1. Nadat de klacht in behandeling is genomen, deelt de klachteninstantie de klager en de beklaagde(n) binnen tien werkdagen schriftelijk mee dat de klacht wordt onderzocht en
informeert de betrokkenen over de te volgen procedure.
2. De klachteninstantie onderzoekt de klacht door klager en beklaagde te horen. Dit horen vindt plaats binnen zes weken nadat de klacht is ontvangen. Deze termijn kan eenmaal worden
verlengd met nog een periode van maximaal vier weken.
3. De klachteninstantie bepaalt indien nodig plaats en tijdstip van een bijeenkomst, waarin de klager en de beklaagde in de gelegenheid worden gesteld te worden gehoord.
4. De klachteninstantie bepaalt of de klager en beklaagde al dan niet buiten elkanders aanwezigheid worden gehoord.
5. Klager en beklaagde kunnen zich laten bijstaan door een door hen aan te wijzen persoon.
6. Van het horen wordt verslag gemaakt. Het verslag bevat;
a. de namen en de functie van de aanwezigen;
b. een zakelijke weergave van wat over en weer is gezegd.

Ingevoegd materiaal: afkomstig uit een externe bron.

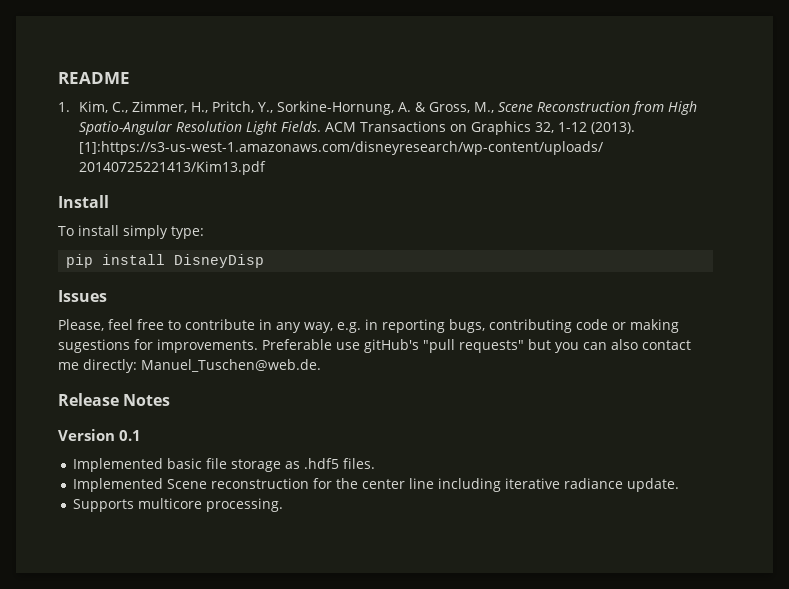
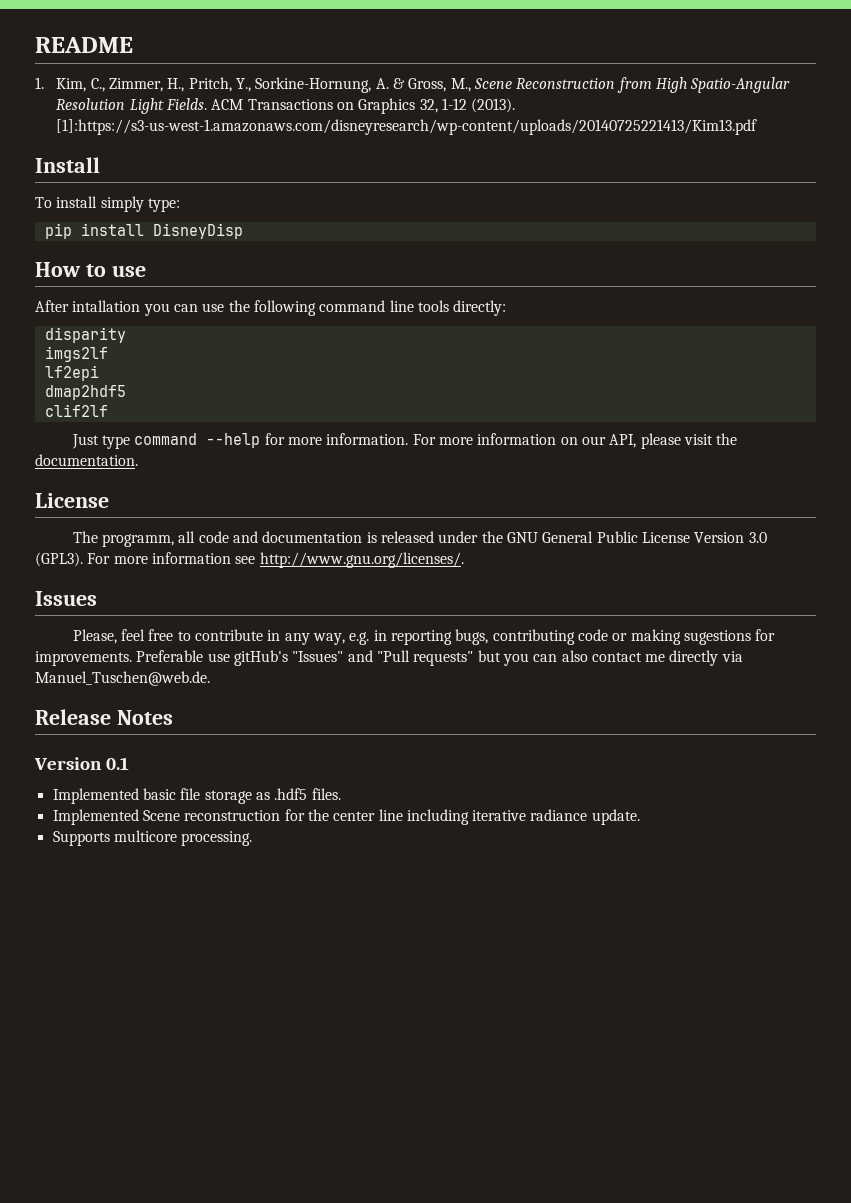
(265, 261) none -> [35,262,146,277] [35,300,507,316] [44,327,126,343] [44,346,108,362] [44,365,99,381] [44,385,126,400] [44,404,108,417] [71,433,738,449] [35,454,138,466] [35,493,109,508] [72,531,767,547] [35,552,464,568] // How to use // After intallation you can use the following command line tools directly: // disparity // imgs2lf // lf2epi // dmap2hdf5 // clif2lf // Just type command --help for more information. For more information on our API, please visit the documentation. // License // The programm, all code and documentation is released under the GNU General Public License Version 3.0 (GPL3). For more information see http://www.gnu.org/licenses/.
[423,339,455,353] "pull -> [292,650,410,662] "Issues" and "Pull
[83,359,137,373] directly: -> [669,650,743,666] directly via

Voor het maken van het verslag kan de klachteninstantie zich doen bijstaan door een derde.
7. Van het horen van de klager kan worden afgezien, indien de klager heeft verklaard geen gebruik te willen maken van het recht te worden gehoord.
8. Indien de beklaagde weigert te worden gehoord, zal de klachteninstantie de beklaagde per aangetekend schrijven de klacht bekend maken en deze uitnodigen daarop te reageren binnen
een termijn van één week. Voldoet beklaagde hieraan niet, dan zet de klachteninstantie het onderzoek voort.
9. Lopende het onderzoek kunnen klager en beklaagde inzage krijgen in alle op de klacht betrekking hebbende stukken.